# Manipulating data

OK, we've seen how to create lists and array. What to do to work with or change values of data?

Let's say that we have a list of 9 values from 0 to 1 and want to multiply it by $\pi$?

In [None]:
x_list = [0., 0.125, 0.25, 0.375, 0.5, 0.625, 0.75, 0.875, 1.]

In [None]:
x_list * 3.14

## Loops!
A loop is a way to step through each element of an array.

Python has two types of loops
* `for` - goes through a fixed, predefined number of iterations ([more on for loops](https://swcarpentry.github.io/python-novice-gapminder/12-for-loops/index.html))
* `while` - continues until some condition happens

In Python, we iterate over the values using a `for` loop, which we can show as

In [None]:
for value in x_list:
    print(value)

Note that the first line of the `for` loop ends with a colon, and the body must be indented 4 spaces.

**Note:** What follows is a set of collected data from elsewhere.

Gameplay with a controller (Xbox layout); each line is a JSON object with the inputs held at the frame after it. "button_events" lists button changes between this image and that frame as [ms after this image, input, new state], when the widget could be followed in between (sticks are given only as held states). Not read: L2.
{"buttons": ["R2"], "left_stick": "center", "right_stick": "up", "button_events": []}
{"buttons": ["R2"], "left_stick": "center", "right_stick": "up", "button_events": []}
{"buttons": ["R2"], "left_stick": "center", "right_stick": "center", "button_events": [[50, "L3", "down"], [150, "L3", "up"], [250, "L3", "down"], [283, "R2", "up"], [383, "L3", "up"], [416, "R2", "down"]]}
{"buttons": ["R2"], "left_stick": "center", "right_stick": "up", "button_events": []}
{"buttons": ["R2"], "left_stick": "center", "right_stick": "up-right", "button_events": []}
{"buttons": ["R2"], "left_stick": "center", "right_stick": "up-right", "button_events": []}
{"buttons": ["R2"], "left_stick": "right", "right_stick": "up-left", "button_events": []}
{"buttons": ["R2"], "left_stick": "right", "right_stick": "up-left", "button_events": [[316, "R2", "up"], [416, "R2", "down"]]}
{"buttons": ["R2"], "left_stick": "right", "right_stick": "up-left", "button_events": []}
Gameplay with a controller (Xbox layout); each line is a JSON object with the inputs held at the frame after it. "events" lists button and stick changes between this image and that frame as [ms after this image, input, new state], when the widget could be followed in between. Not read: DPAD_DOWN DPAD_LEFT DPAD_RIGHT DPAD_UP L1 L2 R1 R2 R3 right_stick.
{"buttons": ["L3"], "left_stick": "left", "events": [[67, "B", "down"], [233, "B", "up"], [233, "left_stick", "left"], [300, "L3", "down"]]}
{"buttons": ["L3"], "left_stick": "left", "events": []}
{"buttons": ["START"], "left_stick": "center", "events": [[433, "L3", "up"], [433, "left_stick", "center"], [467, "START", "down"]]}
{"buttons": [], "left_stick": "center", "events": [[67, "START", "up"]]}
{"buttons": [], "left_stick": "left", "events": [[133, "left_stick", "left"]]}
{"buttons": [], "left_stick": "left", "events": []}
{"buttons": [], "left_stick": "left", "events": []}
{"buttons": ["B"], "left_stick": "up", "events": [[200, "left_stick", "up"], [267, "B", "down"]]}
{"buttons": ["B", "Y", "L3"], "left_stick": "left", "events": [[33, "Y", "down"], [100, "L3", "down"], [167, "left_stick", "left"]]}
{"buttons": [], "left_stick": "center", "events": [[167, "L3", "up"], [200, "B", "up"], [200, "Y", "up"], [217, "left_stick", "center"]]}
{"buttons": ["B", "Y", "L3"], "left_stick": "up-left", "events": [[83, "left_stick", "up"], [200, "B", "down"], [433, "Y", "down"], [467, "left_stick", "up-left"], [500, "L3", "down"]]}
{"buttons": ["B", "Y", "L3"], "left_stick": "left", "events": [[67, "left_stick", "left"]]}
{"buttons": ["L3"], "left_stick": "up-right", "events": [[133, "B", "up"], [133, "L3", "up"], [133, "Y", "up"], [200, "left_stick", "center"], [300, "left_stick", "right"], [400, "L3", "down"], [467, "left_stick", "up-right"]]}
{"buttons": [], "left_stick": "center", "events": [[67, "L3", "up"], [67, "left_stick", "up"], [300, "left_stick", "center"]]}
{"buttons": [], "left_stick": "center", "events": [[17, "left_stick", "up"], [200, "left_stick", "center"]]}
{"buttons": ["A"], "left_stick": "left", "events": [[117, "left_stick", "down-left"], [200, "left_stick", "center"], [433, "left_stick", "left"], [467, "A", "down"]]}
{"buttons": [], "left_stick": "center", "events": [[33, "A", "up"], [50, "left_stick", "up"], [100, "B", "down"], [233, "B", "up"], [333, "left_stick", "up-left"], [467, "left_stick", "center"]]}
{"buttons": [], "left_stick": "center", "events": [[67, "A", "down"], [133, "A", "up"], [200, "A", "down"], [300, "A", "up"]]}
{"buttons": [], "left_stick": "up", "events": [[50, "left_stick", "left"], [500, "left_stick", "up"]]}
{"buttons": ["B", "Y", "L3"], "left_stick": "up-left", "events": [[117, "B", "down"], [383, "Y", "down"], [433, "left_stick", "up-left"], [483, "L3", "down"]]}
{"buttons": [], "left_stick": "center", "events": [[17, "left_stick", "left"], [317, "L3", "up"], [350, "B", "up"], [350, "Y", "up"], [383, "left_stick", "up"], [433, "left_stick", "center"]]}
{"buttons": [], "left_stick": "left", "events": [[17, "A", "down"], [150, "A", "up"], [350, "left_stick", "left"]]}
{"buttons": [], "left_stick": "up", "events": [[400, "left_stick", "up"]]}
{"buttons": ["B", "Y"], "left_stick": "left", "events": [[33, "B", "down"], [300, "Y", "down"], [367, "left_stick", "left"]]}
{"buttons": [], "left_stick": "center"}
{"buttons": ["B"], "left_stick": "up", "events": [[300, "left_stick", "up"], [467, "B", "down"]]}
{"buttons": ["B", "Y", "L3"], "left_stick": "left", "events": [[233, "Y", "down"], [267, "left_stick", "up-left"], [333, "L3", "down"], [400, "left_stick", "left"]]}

The above is the same as doing the following:

In [None]:
print(x_list[0])
print(x_list[1])
print(x_list[2])

How do we use the loop to update the data?

In [None]:
for i in range(len(x_list)):
    print('----------')
    print('index value', i)
    print('original value', x_list[i])
    x_list[i] = x_list[i] * 3.14
    print('updated value', x_list[i])
print(x_list)

If you think this is cumbersome, you are right! There must be a better way!

In [None]:
import numpy as np
x_array = np.linspace(0, 1, 9)
print('original values', x_array)

In [None]:
x_array *= 3.14
print('updated values', x_array)

The same goes for using trig functions. NumPy has trig functions so you don't need to loop through to use them to calculate

$$
y = \sin(x).
$$

In [None]:
y_array = np.sin(x_array)
print(y_array)

NumPy has a plethora of [mathemtical functions](https://numpy.org/doc/stable/reference/routines.math.html) you can use.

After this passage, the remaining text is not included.